■ GOAL OF THE EXERCISE:
The task calls for each line of the records below in which the word "with" appears.

** RECORDS FOR THE EXERCISE follows **

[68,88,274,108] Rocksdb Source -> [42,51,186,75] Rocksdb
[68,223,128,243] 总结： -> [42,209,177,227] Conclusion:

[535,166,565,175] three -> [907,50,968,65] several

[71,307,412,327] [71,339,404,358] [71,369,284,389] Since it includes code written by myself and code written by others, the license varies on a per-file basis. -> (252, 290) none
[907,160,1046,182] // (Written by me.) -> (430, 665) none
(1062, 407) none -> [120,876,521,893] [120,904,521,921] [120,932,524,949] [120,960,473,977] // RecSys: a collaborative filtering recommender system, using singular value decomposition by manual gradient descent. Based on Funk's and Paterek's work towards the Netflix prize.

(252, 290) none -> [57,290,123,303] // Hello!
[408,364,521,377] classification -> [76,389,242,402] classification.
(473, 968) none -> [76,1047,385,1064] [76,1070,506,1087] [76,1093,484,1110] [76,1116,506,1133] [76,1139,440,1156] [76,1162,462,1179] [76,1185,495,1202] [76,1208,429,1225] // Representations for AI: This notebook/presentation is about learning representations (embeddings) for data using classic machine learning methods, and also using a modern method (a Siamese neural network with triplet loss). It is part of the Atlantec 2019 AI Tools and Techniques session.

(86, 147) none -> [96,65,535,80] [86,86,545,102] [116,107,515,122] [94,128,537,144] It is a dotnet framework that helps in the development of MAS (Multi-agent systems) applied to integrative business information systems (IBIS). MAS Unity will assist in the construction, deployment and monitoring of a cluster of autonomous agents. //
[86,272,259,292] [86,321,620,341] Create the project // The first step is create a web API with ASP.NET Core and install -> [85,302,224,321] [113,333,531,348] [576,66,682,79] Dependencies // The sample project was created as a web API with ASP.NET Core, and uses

** End of RECORDS FOR THE EXERCISE **

■ WRITTEN RESPONSE:
(473, 968) none -> [76,1047,385,1064] [76,1070,506,1087] [76,1093,484,1110] [76,1116,506,1133] [76,1139,440,1156] [76,1162,462,1179] [76,1185,495,1202] [76,1208,429,1225] // Representations for AI: This notebook/presentation is about learning representations (embeddings) for data using classic machine learning methods, and also using a modern method (a Siamese neural network with triplet loss). It is part of the Atlantec 2019 AI Tools and Techniques session.
[86,272,259,292] [86,321,620,341] Create the project // The first step is create a web API with ASP.NET Core and install -> [85,302,224,321] [113,333,531,348] [576,66,682,79] Dependencies // The sample project was created as a web API with ASP.NET Core, and uses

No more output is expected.